How is it possible to open the archives through social networks?
• Periodically posting photos of documents that otherwise could never be
viewed;
• Publishing previews of a new project, in order to create curiosity and therefore
a reaction in the audience;
• Inviting users to share their experience on their social profile through a selfie taken during their visits to the museum with the most significant document of the museum itinerary in the background;
• By creating a contest through which the user is invited to capture the sense of the archive through a photo posted on social media.
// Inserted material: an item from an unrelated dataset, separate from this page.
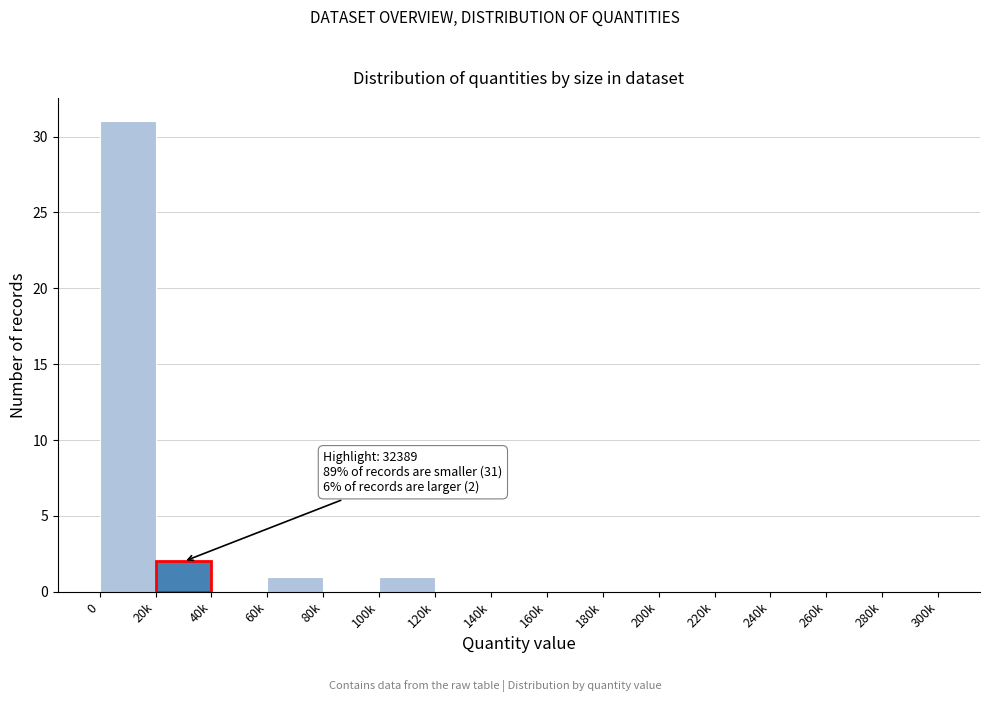

Reading right to left, list all the values displayed in this chart.

280k=0	260k=0	240k=0	220k=0	200k=0	180k=0	160k=0	140k=0	120k=0	100k=1	80k=0	60k=1	40k=0	20k=2	0=31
It will be the general social audience to decide the finalists of the race and then establish a winner who will have a prize;
• Periodically publishing stories of what happens in the archives to make known the figure of the archivist and the research activity that he carries out, considering that he is often a figure of whom little or nothing is known.
In addition to social media, an additional tool that allows you to activate a great circuit of interest is the development of apps and the practice of gamification as it is possible to activate even more a strong involvement of the public and make it interact with the archives. in a playful way, it produces and receives personalized content through geolocation, the device used and the space-time condition in which it is located.
The game could exploit the advantages of augmented reality and immerse the visitor at 360 degrees in the archive through a treasure hunt steeped in the mysteries that the archive offers. Purely by way of example, one could think of exploiting the mystery around the Radolovich altarpiece; a document by Historical Archives of Bank f Naples in which a disappeared masterpiece of Caravaggio is described. The visitor, thanks to the virtual encounter with some characters involved in this story, who would suggest some clues to the visitor himself, could discover what really happened to the Radolovich altarpiece.